SHORT PROBLEM
Repeat every line of the listing below without any change.

--- AVAILABLE RECORDS ---

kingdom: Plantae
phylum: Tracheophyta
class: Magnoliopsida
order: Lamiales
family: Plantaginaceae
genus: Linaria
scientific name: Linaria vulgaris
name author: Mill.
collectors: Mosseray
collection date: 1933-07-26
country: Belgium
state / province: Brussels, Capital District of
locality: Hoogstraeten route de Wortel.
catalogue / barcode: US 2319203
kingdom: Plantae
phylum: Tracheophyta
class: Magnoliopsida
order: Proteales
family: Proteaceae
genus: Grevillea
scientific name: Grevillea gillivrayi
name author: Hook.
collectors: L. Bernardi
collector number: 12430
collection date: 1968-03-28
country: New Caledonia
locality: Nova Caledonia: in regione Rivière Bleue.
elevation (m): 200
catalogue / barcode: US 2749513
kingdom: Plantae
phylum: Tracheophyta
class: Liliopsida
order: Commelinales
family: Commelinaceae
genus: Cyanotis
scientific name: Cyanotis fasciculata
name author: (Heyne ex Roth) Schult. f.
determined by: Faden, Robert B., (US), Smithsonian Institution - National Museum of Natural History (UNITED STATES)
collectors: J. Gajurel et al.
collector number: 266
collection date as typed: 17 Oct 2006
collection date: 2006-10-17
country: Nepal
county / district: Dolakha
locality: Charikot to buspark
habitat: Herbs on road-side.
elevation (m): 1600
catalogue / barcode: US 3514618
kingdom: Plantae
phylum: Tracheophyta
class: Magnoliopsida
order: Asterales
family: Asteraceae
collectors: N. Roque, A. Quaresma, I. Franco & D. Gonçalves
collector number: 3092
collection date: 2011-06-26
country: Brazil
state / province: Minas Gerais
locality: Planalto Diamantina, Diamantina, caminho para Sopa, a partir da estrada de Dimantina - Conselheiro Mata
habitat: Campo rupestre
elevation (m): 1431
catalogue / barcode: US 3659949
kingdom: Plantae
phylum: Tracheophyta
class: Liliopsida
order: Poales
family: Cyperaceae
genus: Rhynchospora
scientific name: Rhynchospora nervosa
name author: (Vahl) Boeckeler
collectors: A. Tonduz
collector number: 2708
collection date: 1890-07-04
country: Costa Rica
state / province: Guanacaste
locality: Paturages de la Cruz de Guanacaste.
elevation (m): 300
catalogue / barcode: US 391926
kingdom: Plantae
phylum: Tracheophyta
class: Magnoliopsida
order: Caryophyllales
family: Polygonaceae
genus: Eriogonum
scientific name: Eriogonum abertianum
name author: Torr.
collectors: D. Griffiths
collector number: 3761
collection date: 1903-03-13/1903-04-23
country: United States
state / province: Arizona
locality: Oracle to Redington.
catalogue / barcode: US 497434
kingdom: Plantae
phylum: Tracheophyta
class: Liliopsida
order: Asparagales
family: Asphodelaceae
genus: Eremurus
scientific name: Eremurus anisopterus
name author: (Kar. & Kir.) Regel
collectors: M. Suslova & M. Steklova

---

FINAL RESULT
kingdom: Plantae
phylum: Tracheophyta
class: Magnoliopsida
order: Lamiales
family: Plantaginaceae
genus: Linaria
scientific name: Linaria vulgaris
name author: Mill.
collectors: Mosseray
collection date: 1933-07-26
country: Belgium
state / province: Brussels, Capital District of
locality: Hoogstraeten route de Wortel.
catalogue / barcode: US 2319203
kingdom: Plantae
phylum: Tracheophyta
class: Magnoliopsida
order: Proteales
family: Proteaceae
genus: Grevillea
scientific name: Grevillea gillivrayi
name author: Hook.
collectors: L. Bernardi
collector number: 12430
collection date: 1968-03-28
country: New Caledonia
locality: Nova Caledonia: in regione Rivière Bleue.
elevation (m): 200
catalogue / barcode: US 2749513
kingdom: Plantae
phylum: Tracheophyta
class: Liliopsida
order: Commelinales
family: Commelinaceae
genus: Cyanotis
scientific name: Cyanotis fasciculata
name author: (Heyne ex Roth) Schult. f.
determined by: Faden, Robert B., (US), Smithsonian Institution - National Museum of Natural History (UNITED STATES)
collectors: J. Gajurel et al.
collector number: 266
collection date as typed: 17 Oct 2006
collection date: 2006-10-17
country: Nepal
county / district: Dolakha
locality: Charikot to buspark
habitat: Herbs on road-side.
elevation (m): 1600
catalogue / barcode: US 3514618
kingdom: Plantae
phylum: Tracheophyta
class: Magnoliopsida
order: Asterales
family: Asteraceae
collectors: N. Roque, A. Quaresma, I. Franco & D. Gonçalves
collector number: 3092
collection date: 2011-06-26
country: Brazil
state / province: Minas Gerais
locality: Planalto Diamantina, Diamantina, caminho para Sopa, a partir da estrada de Dimantina - Conselheiro Mata
habitat: Campo rupestre
elevation (m): 1431
catalogue / barcode: US 3659949
kingdom: Plantae
phylum: Tracheophyta
class: Liliopsida
order: Poales
family: Cyperaceae
genus: Rhynchospora
scientific name: Rhynchospora nervosa
name author: (Vahl) Boeckeler
collectors: A. Tonduz
collector number: 2708
collection date: 1890-07-04
country: Costa Rica
state / province: Guanacaste
locality: Paturages de la Cruz de Guanacaste.
elevation (m): 300
catalogue / barcode: US 391926
kingdom: Plantae
phylum: Tracheophyta
class: Magnoliopsida
order: Caryophyllales
family: Polygonaceae
genus: Eriogonum
scientific name: Eriogonum abertianum
name author: Torr.
collectors: D. Griffiths
collector number: 3761
collection date: 1903-03-13/1903-04-23
country: United States
state / province: Arizona
locality: Oracle to Redington.
catalogue / barcode: US 497434
kingdom: Plantae
phylum: Tracheophyta
class: Liliopsida
order: Asparagales
family: Asphodelaceae
genus: Eremurus
scientific name: Eremurus anisopterus
name author: (Kar. & Kir.) Regel
collectors: M. Suslova & M. Steklova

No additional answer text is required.